It's so easy to get caught up in life especially when it's busy. You know that "AHHHH..... I have so much to do and so much on my mind and I don't know where to start." feeling?

I have to really work hard at keeping perspective. It does not come easy to me. Learning not to sweat the small stuff, keeping eternal things in the forefront, living a life of thankfulness and resting in the Lord for every detail in our lives is what I strive and long for.    

Perspective was given to me this morning. All of those things on my giant list and the pressures that I woke up thinking about disappeared when I read that a little girl we have loved and prayed for for many years just got cancer for the 3rd time. 

This is not my first post about Kate and some people may not understand why I feel such love for them when I don't even know them.  Micah and Kate had cancer the first time and relapsed in close proximity. I have only emailed with her maybe two times and she probably has no idea who I am anymore. But through her writing on her Caringbridge page she encouraged and pushed me on with her words many times. Her honesty and transparency is a beautiful thing. The way she trusts in the Lord is a blessing to me. We are sisters in Christ and I 'get' where they have been.

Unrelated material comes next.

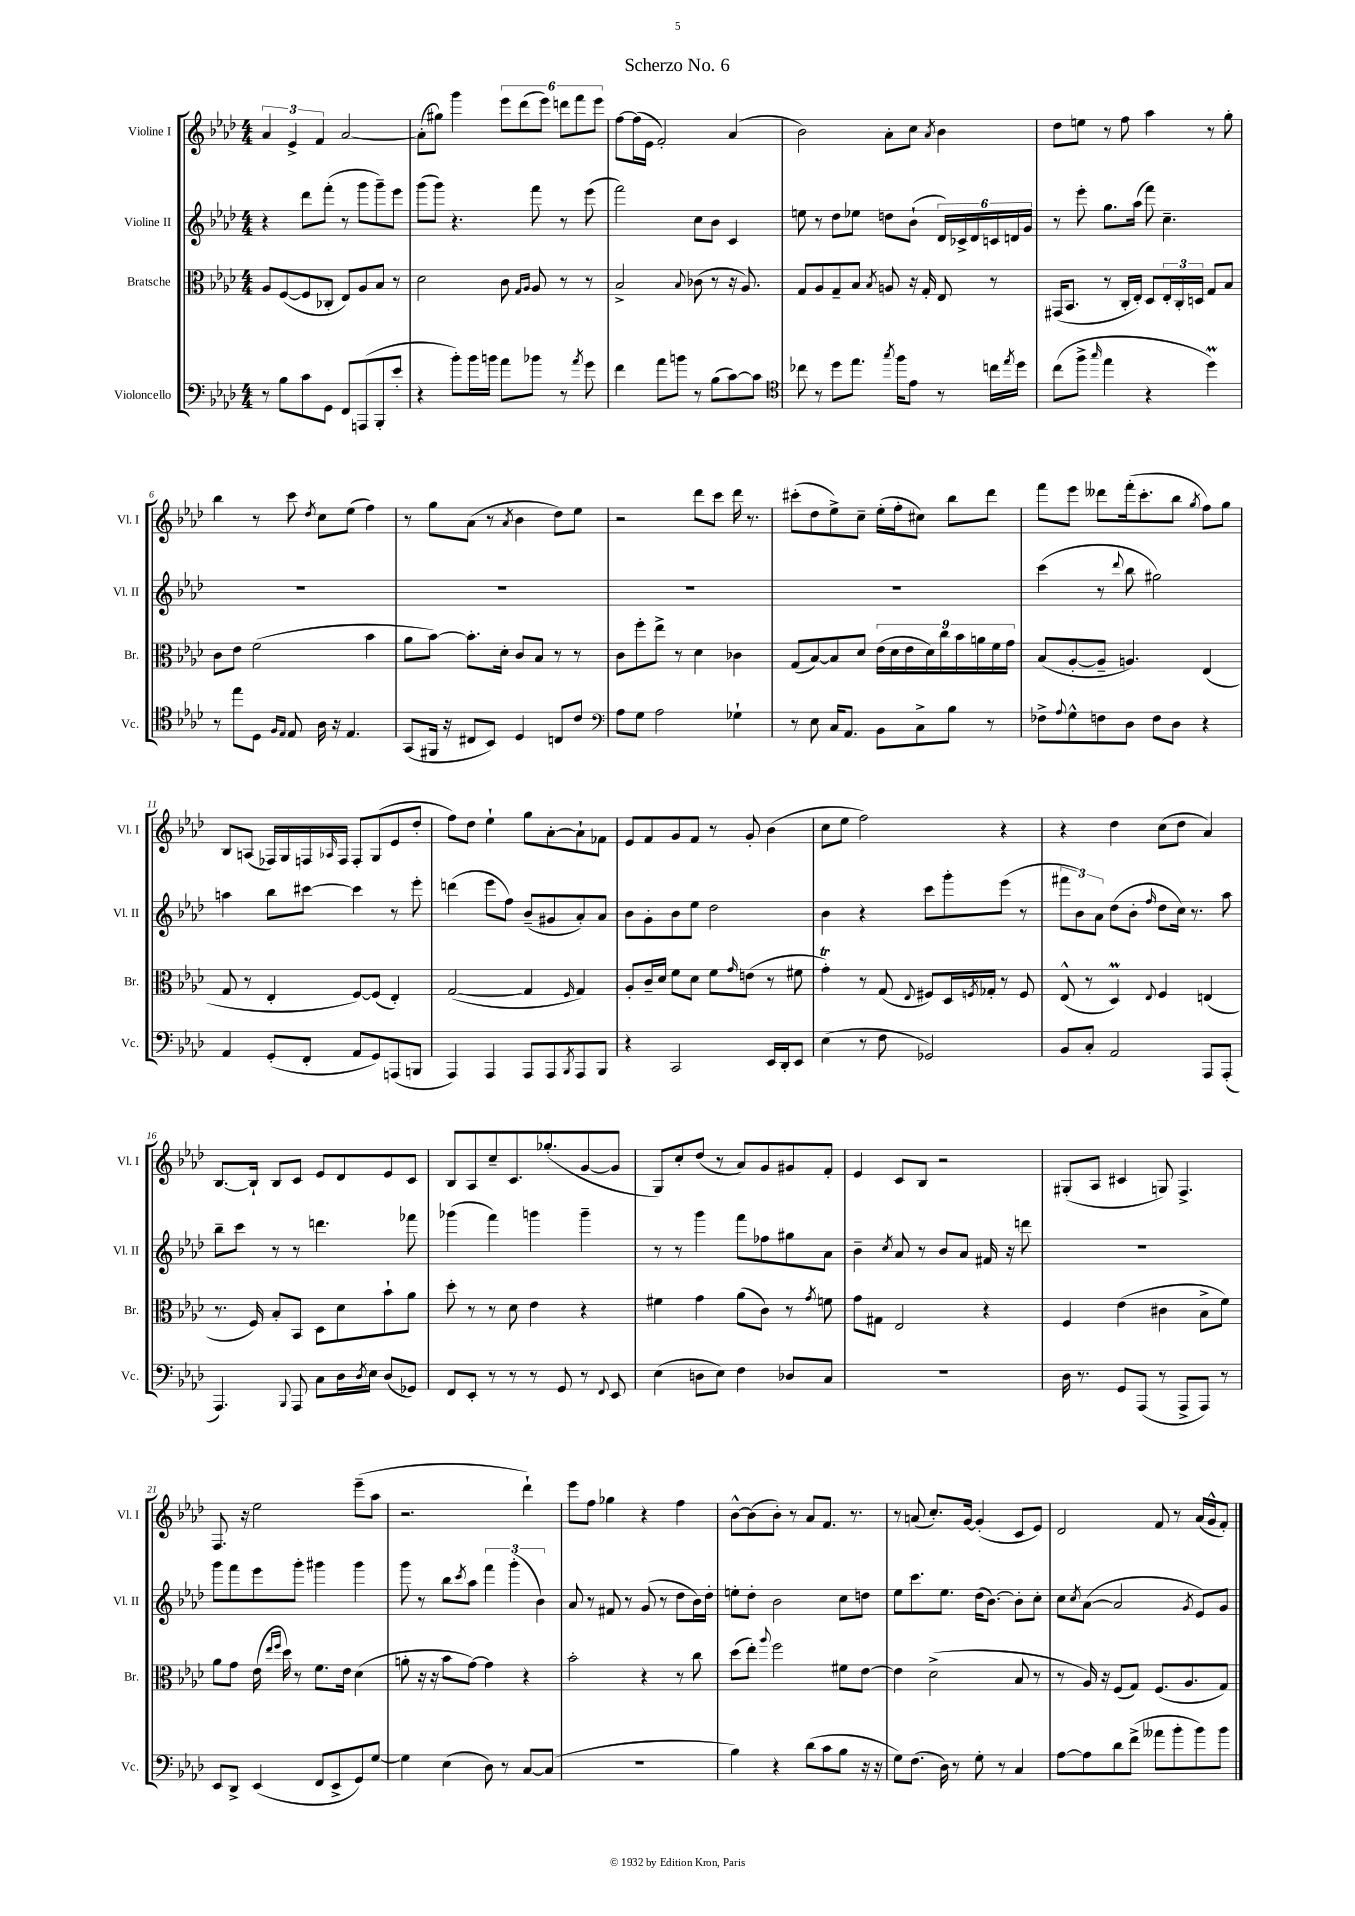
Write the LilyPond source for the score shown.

Those two things bind together. 

This post was in my email this morning...

"Never in my life did I think I would write these words for the third time. Our Kate has relapsed yet again with brain cancer. Utterly horrific. 

I don't have the need or desire to say much tonight. She is going for a CT scan at some point tonight, and a lumbar puncture tomorrow at 12:30pm to check for cancer in her spinal fluid. 

We meet with a neurosurgeon early in the morning. They would like to operate soon. Devastating. We do not know if removing the tumor would help relieve the seizures or not. 

The prayers, well they won't even come tonight. But God is well aware of the silent pleas of the broken hearted. We knows He hears. We pray He would be abundantly merciful to our precious little girl, as her heart and life are so very delicate."

(HERE is a link to her site if you would like to read.)    

There really are no words that feel adequate to explain the sorrow they must feel. 'The 3rd time' sends fear prickles down my spine.  I know that the Lord is sovereign. His plan is perfect. Kate and her family are exactly where He wants them for His purpose. The Lord is merciful and gracious. He gives abundant strength. I know that those truths will be a comfort for them.  But the pain is still excruciating. I know that it's the kind of pain that makes your heart hurt physically. The road of suffering they were just put on can be overwhelming, no matter how much you trust.  

It is also a reminder to all of us that life can change in an instant and not to take for granted the every day life that we tend to rush through. I always think because our lives have changed in an instant more than once that we will never forget to be thankful for the small things. I do forget.

Taking your kids to school, teaching them school, making lunches, cleaning bathrooms, kissing your husband goodbye and feeling him close, sorting all those socks, visiting grand parents, cooking supper for your family, listening to the happy or not so happy chaos of 5 kids running around and tucking them all into their beds each night are things we should not look past. 

On every 'today', we should thank the Lord for the precious gift of the mundane and pray for those who are acutely experiencing the brokenness of this world.